W tym sezonie PlusLigi drużyny, które nie awansowały do strefy medalowej w trakcie fazy play-off rozgrywają dwumecze ze złotym setem o 5. i 7. lokatę. Te zespoły, które były wyżej notowane po rundzie zasadniczej grają o 5. miejsce – i są to Trefl Gdańsk z Asseco Resovią, a niżej notowane – Aluron CMC Warta Zawiercie i Ślepsk Malow Suwałki – o 7. miejsce. Rywalizacja w każdej z par zaczyna się na boisku drużyny, która była niżej sklasyfikowana, by ewentualny złoty set rozgrywany był na terenie wyżej notowanego zespołu. Gdańszczanie rundę zasadniczą zakończyli na trzeciej pozycji, a rzeszowianie na piątej, dlatego też ten dwumecz swą pierwszą odsłonę będzie miał na Podkarpaciu. Asseco Resovia w ramach rywalizacji ćwierćfinałowej mierzyła się z PGE Skrą Bełchatów, a do rozstrzygnięcia wystarczyły dwa mecze. Bełchatowianie wygrali z „rzeszowskimi wilkami” 3:1 oraz 3:0 i awansowali do półfinału, w którym zmierzą się z Grupą Azoty ZAKSĄ Kędzierzyn-Koźle.

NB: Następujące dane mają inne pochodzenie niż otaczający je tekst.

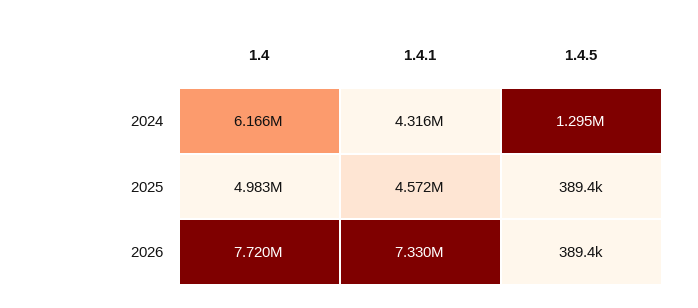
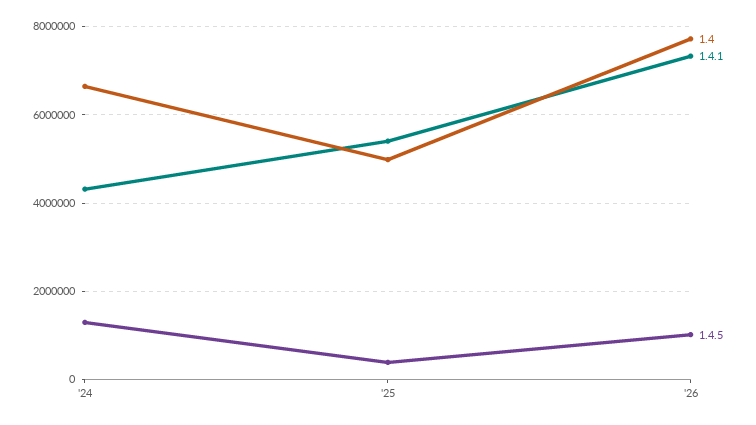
1.4, 2024: 6166000 -> 6600000
1.4.1, 2025: 4572000 -> 5400000
1.4.5, 2026: 389400 -> 1000000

Z ćwierćfinałowej pary Trefl Gdańsk – VERVA Warszawa ORLEN Paliwa do dalszej rywalizacji awansowali warszawianie, ale jak podkreślał już po samym meczu trener Michał Winiarski, miejsce w szóstce to i tak świetny wynik. – Jeśli przed sezonem ktoś by nam powiedział, że będziemy w „szóstce” zespołów PlusLigi, to na pewno byśmy się bardzo cieszyli. Problem polega na tym, że wiemy, jak blisko byliśmy czwórki i jak wielki czujemy niedosyt. Jednak pamiętajmy, że graliśmy w Pucharze Polski, jesteśmy w „szóstce”. Myślę, że jak na chłodno popatrzymy na ten sezon, na to, co zrobiliśmy i jak graliśmy w tych rozgrywkach, to możemy być z siebie naprawdę dumni. Teraz jedziemy bić się do Rzeszowa – mówił po środowym meczu trener Michał Winiarski.
Gdańszczanie w tym sezonie z Asseco Resovią grali ze zmiennym szczęściem. W listopadzie wygrali z rzeszowianami w ERGO ARENIE 3:0 i było to jedno ze starć podczas ośmiu zwycięstw z rzędu „gdańskich lwów”, natomiast w styczniu w hali Podpromie to gospodarze rozstrzygnęli mecz na swoją korzyść, ale do wyłonienia zwycięzcy potrzeba było aż pięciu setów. Choć sobotnio-czwartkowa rywalizacja toczyć się będzie o 5. lokatę, a zarówno gdańszczanie, jak i rzeszowianie marzyli o grze o medale, z pewnością możemy się i tak spodziewać emocjonujących meczów. – Jesteśmy profesjonalistami i chcemy zakończyć ten sezon jak najlepiej. Na pewno system gry, gdzie obowiązuje dwumecz ze złotym setem powoduje, że emocje będą do samego końca. Zagramy na wyjeździe, by cztery dni później powalczyć u siebie – mówi trener Trefla Gdańsk Michał Winiarski.
Pierwszy gwizdek sobotniego meczu o godz. 20:30, transmisja w Polsacie Sport.